In labor markets, “buyers” are employers, “sellers” are individual workers, the “good” is time and effort, and the “price” is the going wage or salary level. An employer who enjoys monopsony power holds down the wage by limiting the number of workers it hires. At the resulting inefficient level of employment, the value of the last worker’s contribution to output is greater than the wage she or he receives.

In principle, a well-placed legal price floor (minimum wage) can alleviate a firm’s monopsony position in a labor market.

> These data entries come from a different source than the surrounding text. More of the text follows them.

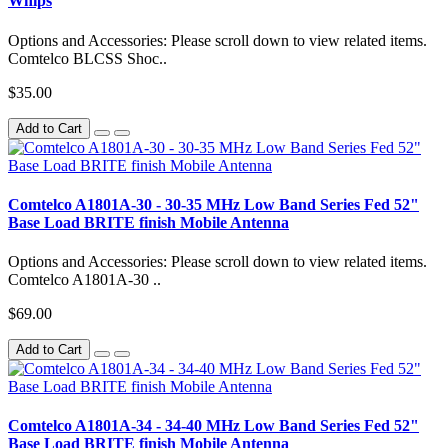
Whips
Options and Accessories: Please scroll down to view related items.
Comtelco BLCSS Shoc..
$35.00
Add to Cart
Comtelco A1801A-30 - 30-35 MHz Low Band Series Fed 52"
Base Load BRITE finish Mobile Antenna
Options and Accessories: Please scroll down to view related items.
Comtelco A1801A-30 ..
$69.00
Add to Cart
Comtelco A1801A-34 - 34-40 MHz Low Band Series Fed 52"
Base Load BRITE finish Mobile Antenna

The time has come to revisit the relationship between labor and slaughterhouse firms in Iowa. Like the company towns of yesterday, the slaughterhouse communities of now operate on the same formula: low taxes, municipal subsidies, marginal support to their community, and hostility toward organized labor. The emergence of company towns in Iowa is a microcosm for meat production in American society, as rural America is dotted with similar communities. This predicament causes a market failure, and in order to correct this market distortion, the efforts to raise the minimum wage will especially help those employed in the slaughtering industry. Furthermore, the fact that many of the workers at these plants are immigrants likely enhances the slaughterhouse’s monopsony position and further complicates the power dynamics in these communities. At this point, it should not be a question of whether we should raise the wage; rather, it should be a question of how much should the wage be raised for hundreds of thousands of Iowans.

  • Mexican Beef?

    Very well written piece. I’m curious what the author sees as the economic response by the industry in response to a higher minimum wage. If there is a high degree of monopsony, I would tend to agree with the policy being advocated. Hadn’t thought of that before. But does that break down if the firm’s production costs are raised above the cost of moving the plants to Mexico? You can either move the labor from Mexico to Iowa, or you can move the plants from Iowa to Mexico. Either way, the same demographic will be cutting the meat. I wonder at what point the higher labor costs exceed the basis involved with shipping animals to Mexico, and meat back to the States? As an Iowan, I prefer the immigration to Iowa over the export of production to Mexico.

  • Raising the pay floor

    This was an excellent summary of packing house history. And if one really delves deep, one can learn how the meat packing industry bled their workers and communities as they reacted to the IBP revolution. While the farm crisis was heading to its peak, the meat packing industry was rapidly transforming. Unions were busted, concessions were granted, and ultimately, uncompetitive packing firms closed all across Iowa. Then Iowa subsidized the IBP as it expanded across the state in Perry, Waterloo, and Columbus Junction. Iowa and local government seem ripe for picking again with the Prestage gambit that failed in Mason City, but is still alive and well pitting Franklin County against Wright County. [This is a run-on paragraph because if I hit enter, it submits the comment] The need to boost base pay in lower-paying manufacturing (not just packing houses) is clearly evident. Though average earnings in, for example, Storm Lake are around $46,500 (includes wages, salaries, and benefits), the starting pay is just $13.50 or so an hour climbing to maybe a $1 more after 6 to 9 months. And then the worker stays there with only overtime opportunities driving up pay. Boosting the minimum wage puts pressure on this pay floor and creates earning competition across a range of other jobs, to include food services and construction trades. It doesn’t significantly ease the monopsony, but it surely helps workers at the bottom of the pay scales.